On this Page

    _chart Data

    The _chart routines all use a common method of passing data to the various routines. Data is passed to the charting routines as a JavaScript array of data sets. For example:

    var data = [
      ['Year', 'Estimate', 'Actual']
       , [2001, 1.5, 2]
       , [2002, 10, 11]
       , [2003, 1, 5]
       , [2004, 1.5, 2]
       , [2005, 10, 11]
       , [2006, 1, 5] ];

    In the above example, the variable 'data' has been assigned a series of 6 data sets (rows) plus a header row. Each data set is itself an array of names and/or values. The first row is a header. It must have the same number of array elements as each of the following data rows. This header row lists the names to be given to each column of data - in this case the first column is a 'Year', the second is called 'Estimate', and third is 'Actual'. These names may be used when labeling legend data. The values in the first column are the "primary data" values. These are considered to be the name of the row and can be either a number or a string (2001 and '2001' mean the same thing). All other data should be numeric.

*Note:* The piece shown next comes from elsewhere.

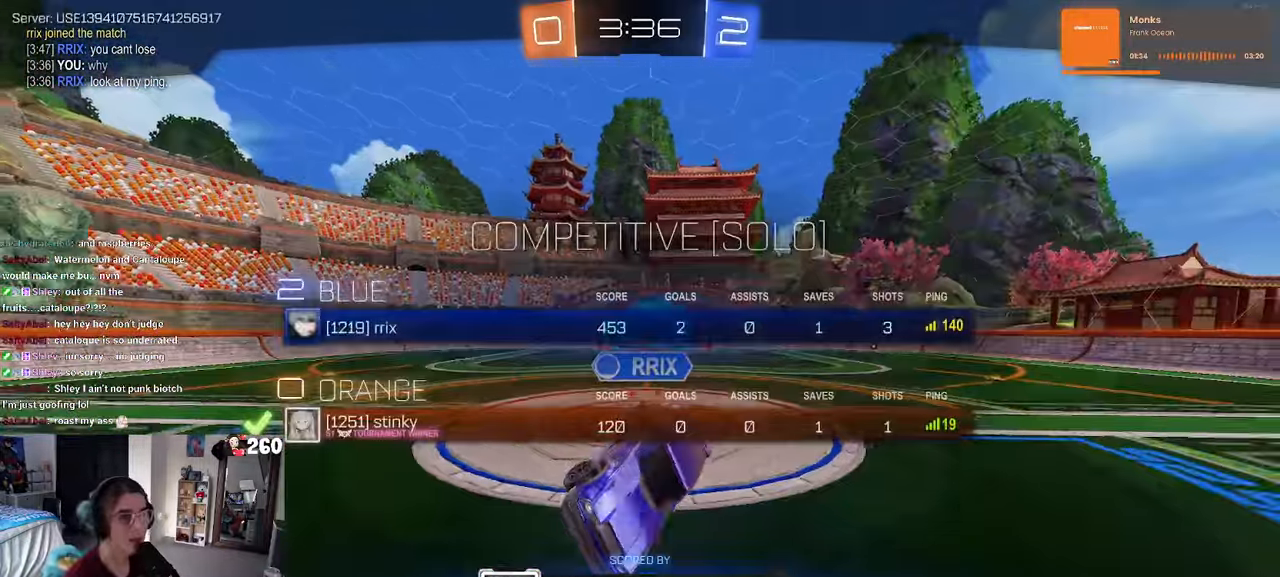
{"buttons": ["R3"], "left_stick": "center", "right_stick": "up", "events": [[300, "R3", "up"], [333, "right_stick", "up-left"], [433, "R3", "down"], [433, "right_stick", "up"]]}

    For a simple bar chart with vertical bars the primary data represents the values along the bottom X-axis of the chart. The second and successive columns represent the Y-axis height of the bars. A rotated bar chart (vBar) would display the primary data along the vertical (left) side of the chart, with bars extending horizontally. In a pie chart the primary data is the name of each pie slice and the second column value represents the slice size. The primary data values (2001, 2002, etc.) are used as labels for the primary axis of bar charts and line graphs. They can also be used to label individual slices of a pie chart. Bar charts and line graphs allow multiple data columns (columns 2 and up). They produce sets of bars or multiple overlapping lines. Pie charts only take a single data column.

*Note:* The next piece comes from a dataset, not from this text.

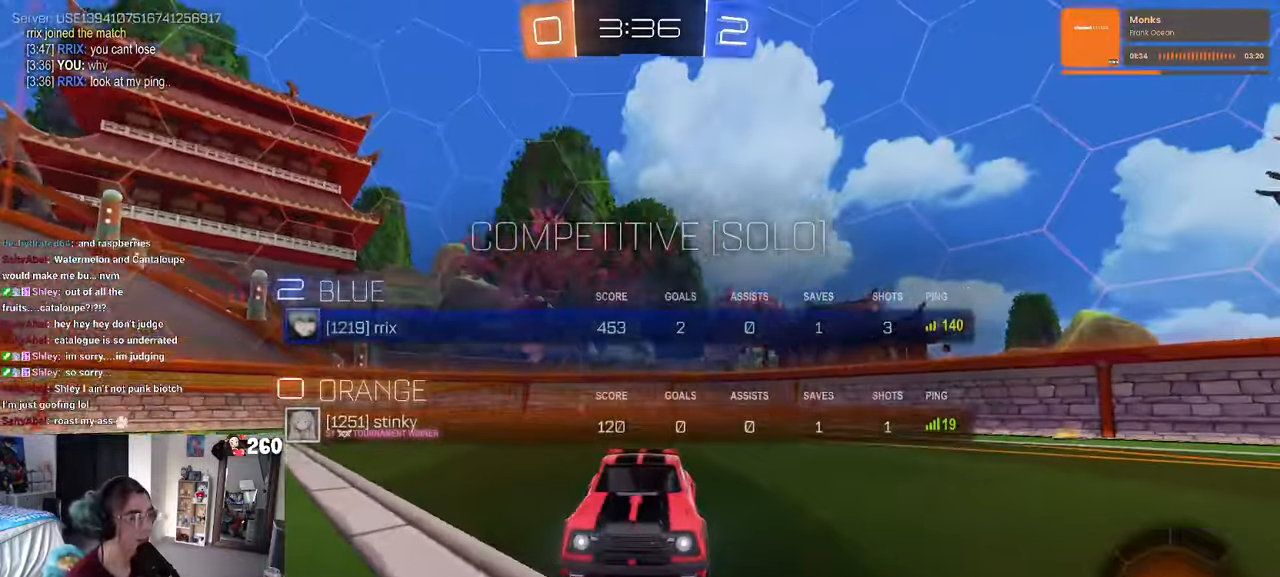
{"buttons": [], "left_stick": "center", "right_stick": "up"}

    Charting data should always be positive values.

    Creating Data

    The simplest way to provide data is by directly creating a JavaScript array in the appropriate structure (see above). Data can also be extracted from a Merge document's data stream and loaded into an appropriate data array. This can be done using the _data._loadAsArray() function - see the _data functions. For example, consider an XML data file with the following data somewhere within it:

    <usageHistory>
             <period>
                 <month>Month</month>
                 <usage>Usage</usage>
             </period>
             <period>
                 <month>Jan</month>
                 <usage>139</usage>
             </period>
             <period>
                 <month>Feb</month>
                 <usage>148</usage>
             </period>
             <period>
                 <month>Mar</month>
                 <usage>119</usage>
             </period>
             ...
    </usageHistory>

    The following script could be used to load that data and display a bar chart of the data:

    data = _data._loadAsArray("usageHistory");
    _chart.vBar(data);

    Resulting in:

    In this example there is an entry with the data name information. i.e.

    <period>
    	<month>Month</month>
    	<usage>Usage</usage>
    </period>

    Quite often that leading entry is not provided. You can handle that by providing the first set of "name" data right in the _loadAsArray function call. In this example you would use:

    data = _data._loadAsArray("usageHistory", ["Month", "Usage"]);
    _chart.vBar(data);

    The optional second argument to _loadAsArray is an array giving the names of the data being loaded. It must have the same number of elements as is in the loaded data.

    (Before 3.1.001.08) You could use the second argument but you may as well supply simply [] (an empty array), and following the _loadAsArray call, do an explicit set of the [0] element. Per this example:

     data = _data._loadAsArray("usageHistory", []);   // pre 3.1.001.08 workaround
     data[0] = ["Month", "Usage"];                    // set the real [0] entry.
     _chart.vBar(data);

    By using the second argument, room was provided in the array for the [0] element, but it was not loaded properly. Fixed in 3.1.001.08.